During the lockdown, many of us found a new passion for cooking. Not as many, however, tackled 3770-year-old dishes.
Professor Bill Sutherland challenged himself with ancient Mesopotamian recipes and shared the results on Twitter. The thread went viral and people absolutely loved it.
Recipes From A Mesopotamian Tablet
The recipes that inspired the professor of conservation biology at the University of Cambridge "are the oldest recipes existing." With them, Bill prepared what he praised as:
"best Mesopotamian meal I have eaten."
Bill got the idea from Dr. Moudhy Al-Rashid, who recommended him a book from the Yale Babylonian Collection. As he checked the recipes, Bill thought:
"it would be fun to try and cook them."
It did not take much more than a regular Sunday meal, either. All in all:
"This was about an hour of planning and a couple of hours cooking."
Lamb Stew Is A Favorite
Part of the challenge of cooking these dishes was in the instructions, that Bill found "astonishingly terse" and "perplexing." More than once, he had to guess and try things out. He explained:
"I didn't fry the onion and garlic that was sprinkled on top as it wasn't in the recipe."
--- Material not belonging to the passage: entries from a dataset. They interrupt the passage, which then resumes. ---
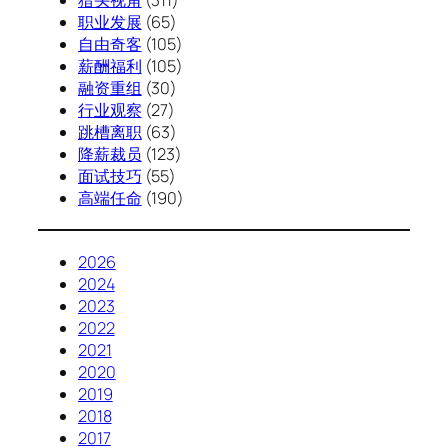
职业发展
(65)
自由奇客
(105)
薪酬福利
(105)
融资重组
(30)
行业观察
(27)
跳槽离职
(63)
降薪裁员
(123)
面试技巧
(55)
高端任命
(190)
2026
2024
2023
2022
2021
2020
2019
2018
2017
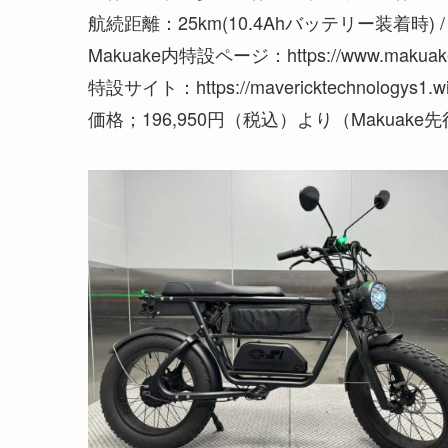
航続距離：25km(10.4Ahバッテリー装着時) /
Makuake内特設ページ：https://www.makuake.co
特設サイト：https://mavericktechnologys1.wix
価格；196,950円（税込）より（Makuake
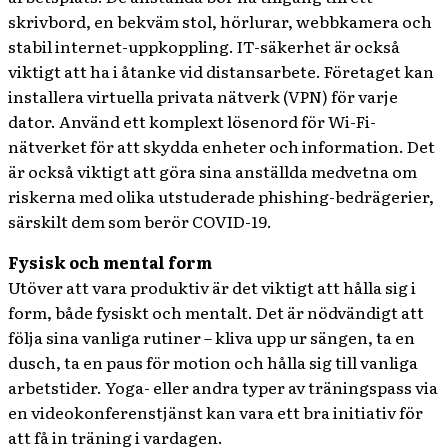
skrivbord, en bekväm stol, hörlurar, webbkamera och
stabil internet-uppkoppling. IT-säkerhet är också
viktigt att ha i åtanke vid distansarbete. Företaget kan
installera virtuella privata nätverk (VPN) för varje
dator. Använd ett komplext lösenord för Wi-Fi-
nätverket för att skydda enheter och information. Det
är också viktigt att göra sina anställda medvetna om
riskerna med olika utstuderade phishing-bedrägerier,
särskilt dem som berör COVID-19.
Fysisk och mental form
Utöver att vara produktiv är det viktigt att hålla sig i
form, både fysiskt och mentalt. Det är nödvändigt att
följa sina vanliga rutiner – kliva upp ur sängen, ta en
dusch, ta en paus för motion och hålla sig till vanliga
arbetstider. Yoga- eller andra typer av träningspass via
en videokonferenstjänst kan vara ett bra initiativ för
att få in träning i vardagen.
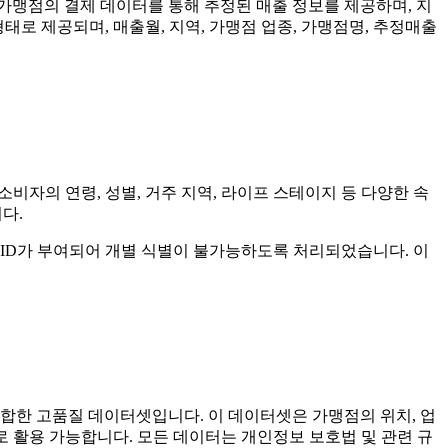
가맹점의 결제 데이터를 통해 추정된 매출 정보를 제공하며, 지
형태로 제공되며, 매출월, 지역, 가맹점 업종, 가맹점명, 추정매출
자의 연령, 성별, 거주 지역, 라이프 스테이지 등 다양한 속
다.
수 ID가 부여되어 개별 식별이 불가능하도록 처리되었습니다. 이
통합한 고품질 데이터셋입니다. 이 데이터셋은 가맹점의 위치, 업
용도로 활용 가능합니다. 모든 데이터는 개인정보 보호법 및 관련 규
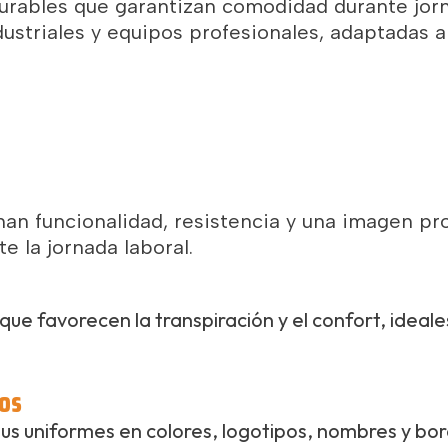
 durables que garantizan comodidad durante jo
ustriales y equipos profesionales, adaptadas a
an funcionalidad, resistencia y una imagen pro
e la jornada laboral.
que favorecen la transpiración y el confort, ideal
os
 uniformes en colores, logotipos, nombres y bord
He continued, saying that he:
"added the sourdough breadcrumbs and then baked it so it was like a crumble, but perhaps I should have used it as a sauce thickener."
His daughter Tessa also helped, preparing some barley cakes to go with the lamb stew. With her contribution, the lamb turned out delicious. He said:
"I sprinkled a couple of cakes in and they made a lovely thick stew."
Colorful And Delicious
All in all, Bill thought that the preparation was easier than expected. Most of the recipes had lots of greens and herbs in them, like coriander, onion, garlic and leek.
These inviting servings would not look weird in a modern restaurant. The professor is sure that:
"You probably wouldn't consider them odd if served to you."
The Tuh'u does look like a nutritious side dish, with its contrasting colors. The Unwinding, on the other hand, was apparently lacking a bit of taste.
Bill took some liberties with the Elamite broth, switching sheep's blood with tomato sauce. The result is a bright, thick soup that vegetarians could enjoy.
Going Viral On Twitter
The Cambridge professor did not expect so much attention. As his Twitter thread went viral, he said with surprise:
"Currently, 3.7 million people have seen this."
Here are some reactions from Twitter users:
For sure, these look mouth-watering. Next, we hope to see recipes from other ancient civilizations pop up on the Internet soon.